3 Companies With Rising Returns on Equity

Plenty of companies learned to do more with less last year. They cut staff and gave remaining workers extra tasks. They sold idle assets and used the cash to reduce debt and interest payments. As a result, 44% of large, midsize and small companies included in the S&P Composite 1500 index managed to increase their returns on equity over the past year. In other words, they generated more profit relative to the value of the resources they own.

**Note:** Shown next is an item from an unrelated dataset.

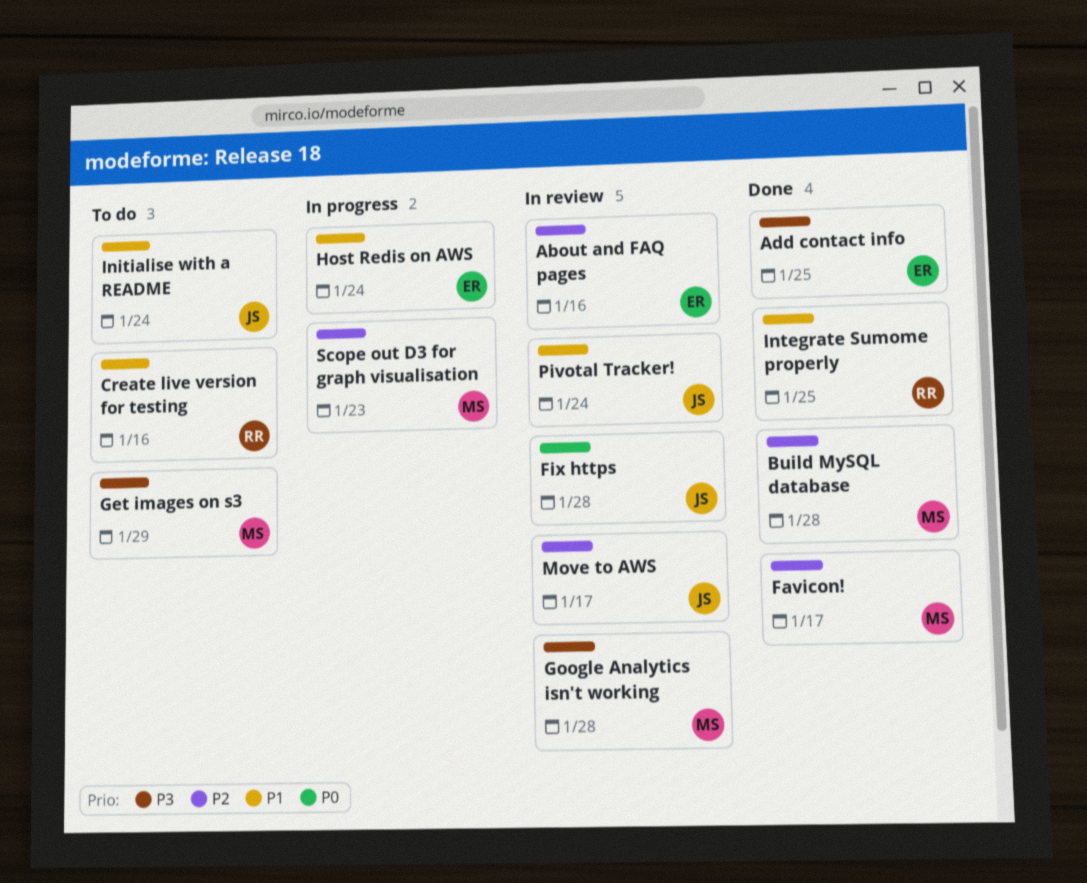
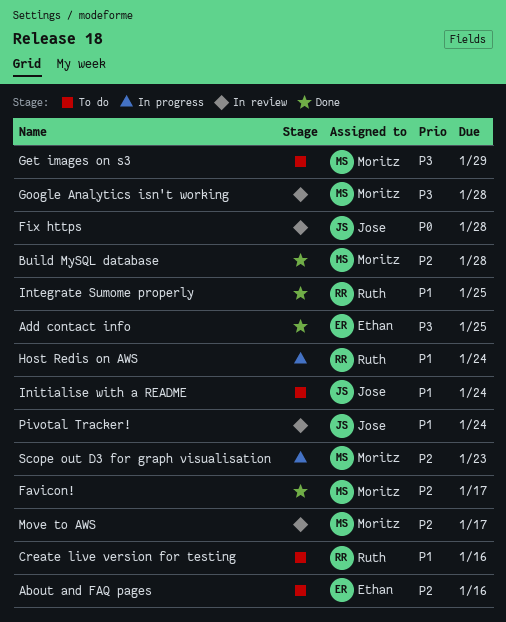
About and FAQ pages, status: In review -> To do
Host Redis on AWS, owner: Ethan -> Ruth
Move to AWS, owner: Jose -> Moritz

A rising ROE is a promising sign for a company, especially when it signals consistent efficiency efforts amid rising prosperity, rather than desperate cost cuts in the absence of growth. The companies below have increased their ROEs over the past five years, and in their most recent quarterly reports announced that sales had increased by a double-digit percentage. That suggests they're getting bigger and leaner, rather than one or the other.

HJ Heinz

HJ Heinz makes 650 million bottles of ketchup each year. It also makes many other pantry and freezer products: soups, baked beans, sauces, microwave dinners and so on. Its brands include Ore Ida, SmartOnes and Classico, and others known chiefly in Europe and Asia. More than 60% of the company's sales come from outside the U.S., and 15% come from emerging economies. Over the past several years, Heinz has cut products from its struggling food-service division and added ones with brighter growth prospects, like an infant formula line in China. Over the past five years, shares of Heinz have bested the S&P 500's increase by about 20 percentage points, while providing investors with more income. Shares now yield 3.6%, versus less than 2% for the index.

Aeropostale

An early Easter and a sudden improvement in the weather gave U.S. clothing stores a sales boost in March (and might crimp results in April). Even considering that advantage, Aeropostale impressed. Its March sales at longstanding stores jumped 19%, clearing by far Wall Street's estimate of 12%. Clothing margins improved significantly, partly because management has found cheaper sources for merchandise, and because the company used far less clearance pricing than a year ago. Shares have gained closed to 40% this year -- more than four times the increase of the S&P 500 index. Nonetheless, they sell for just 11 times this year's earnings forecast, a discount of more than one-quarter to the index.

The Brink's Company

Brinks turned 150 years old last year. The security company collects more than $3 billion in yearly sales, mostly from transporting cash and valuables and servicing cash machines. It also provides security for airports and embassies. Just over two-thirds of sales come from outside North America. Brinks shares today sell for less than half their price of two years ago. A downturn in jewelry sales has cost the company some lucrative transport business, and a cash snafu in Venezuela has turned costly. The government there, faced with a plunging oil price and shrinking revenue last year, restricted the amount of local earnings business may convert to other currencies at the advantageous official rate. Brinks was forced to begin using the unregulated (but tolerated) parallel system with lower, market rates. As a result, earnings estimates have fallen, and Venezuela, which previously contributed 36% of Brink's operating income, now contributes an estimated 12%. That setback aside, management is making targeted acquisitions in Brazil, Russia, India and China and is expanding into higher-margin services, like its CompuSafe cash collection machines, which eliminate the need for clerks to count their cash drawers at the end of each shift. Shares of Brinks trade a 18 times earnings today, but a return to peak profits recorded in 2008 would put them at 12 times earnings.